Define how often we want to refresh cache. Configurable, with default = 15 sec.

Keep track of when last refresh was done (in python land, because only python land knows how to talk to zookeeper now). So in app.py

Instead of one Facade, allow keeping a vector of Facades in UserQueryFactory.

When a new query comes in, and CSS is due for refresh, make a new snapshot of the CSS information (fetch everything from zookeeper) and add a new Facade to UserQueryFactory. All new queries will now use the latest Facade.

When older facades are no longer needed (no QuerySessions are holding pointers to these Facades), remove them.

Note that in that design, it is unlikely that we will have more than 2 active Facades at any given time, because each query, even if very long, holds pointer to Facade for a very short time.

 1. Optional optimization: avoid blocking new query when refreshing CSS

In the above design when Facade is due for refresh, one unlucky query will be blocked until refresh completes.

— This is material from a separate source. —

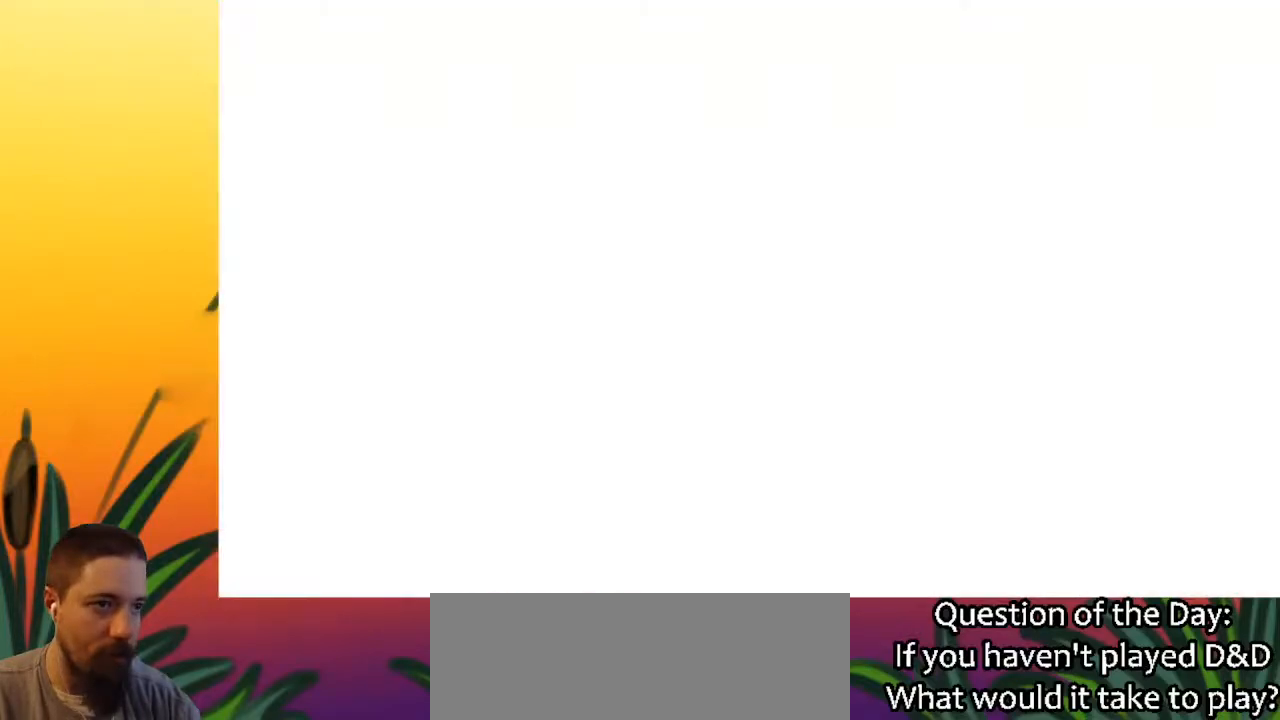
{"keys": [], "events": [[33, "x", "down"], [117, "right", "up"], [117, "x", "up"]]}
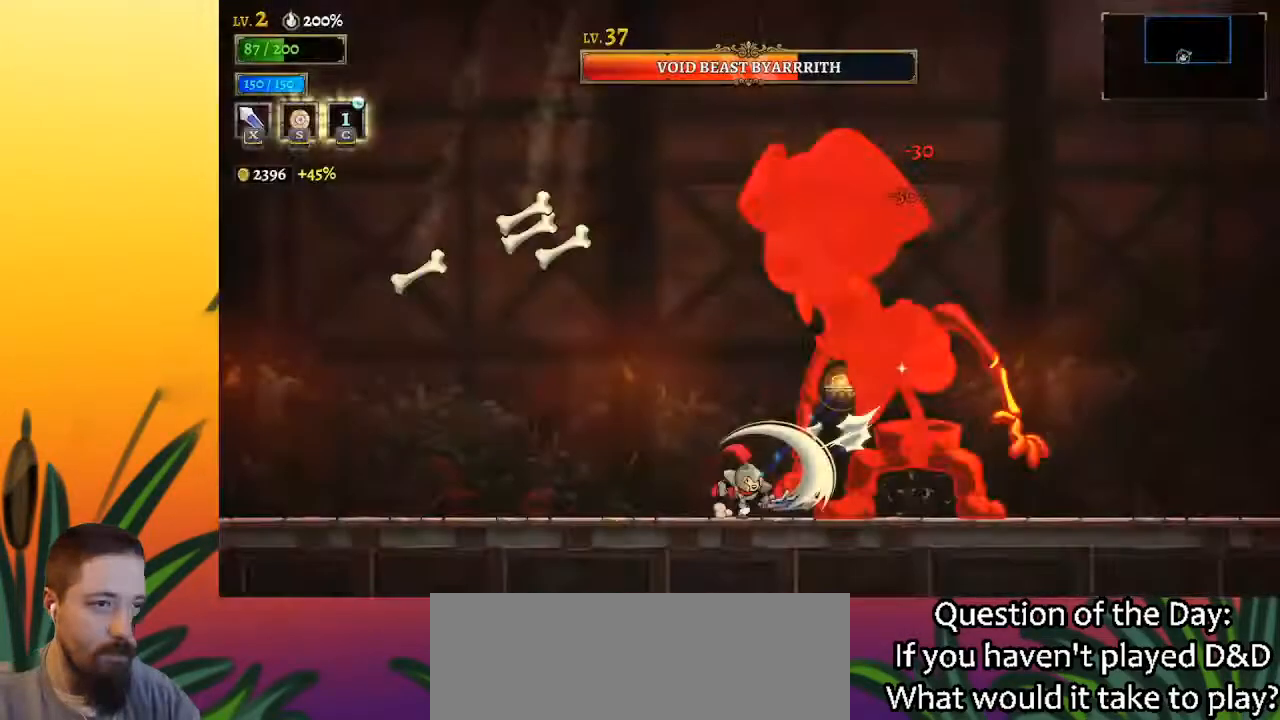
{"keys": [], "events": []}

Based on some limited observations, a refresh takes ~60 milliseconds (local zookeeper, a small data set from integration tests case 01). It might get worse though once refreshing cache will start obeying locks from readers/writers, which is currently not implemented.

If that starts to be a problem, we could trigger the refresh asynchronously rather then when new query comes.

2. Optional optimization: fetch only when something changed

Instead of blindly re-fetching few seconds, make sure there were updates in zookeeper. If nothing changed, don't re-fetch. There is one complication here: zookeeper keeps last_updated timestamp for each zk node, but it is not recursive. That means that there is no single last_updated value we could check. To determine if anything changed we would have to either scan all nodes and check their last_updated, or introduce a new node that would serve as a flag.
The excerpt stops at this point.